SCALABLE SDN-BASED ARCHITECTURE FOR LARGE-SCALE ENTERPRISE NETWORK MANAGEMENT

Abstract

Software-Defined Networking (SDN) has emerged as a transformative paradigm for enterprise network management, offering centralized control and programmability. However, existing SDN architectures face significant scalability challenges when deployed in large-scale enterprise environments with thousands of network devices and dynamic traffic patterns. This study proposes a novel hierarchical SDN architecture incorporating distributed controller clusters, dynamic load balancing, and optimized flow management mechanisms to address these limitations. We implemented and evaluated the proposed architecture using Mininet emulation with Fat-Tree topologies ranging from 16 to 128 hosts.
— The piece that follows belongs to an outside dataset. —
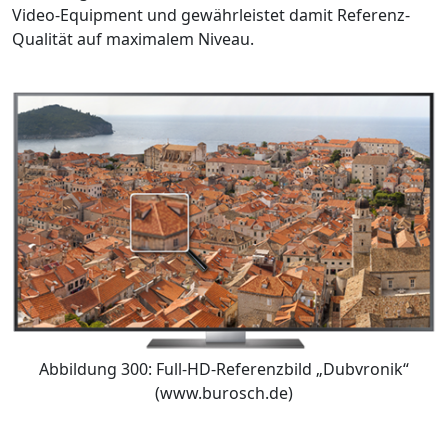
Video-Equipment und gewährleistet damit Referenz-
Qualität auf maximalem Niveau.
Abbildung 300: Full-HD-Referenzbild „Dubvronik“
(www.burosch.de)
Performance evaluation demonstrates that the proposed architecture achieves a 42% reduction in flow setup latency (5.2 ms vs. 8.5 ms), 18% improvement in throughput (850K vs. 720K flows/sec), and 65% reduction in packet loss compared to traditional single-controller SDN deployments. Statistical analysis using ANOVA confirmed significant performance improvements (p < 0.001) across all metrics. These findings establish that hierarchical SDN architectures with intelligent load balancing provide a viable solution for scalable enterprise network management, enabling organizations to leverage SDN benefits in production environments without compromising performance or reliability.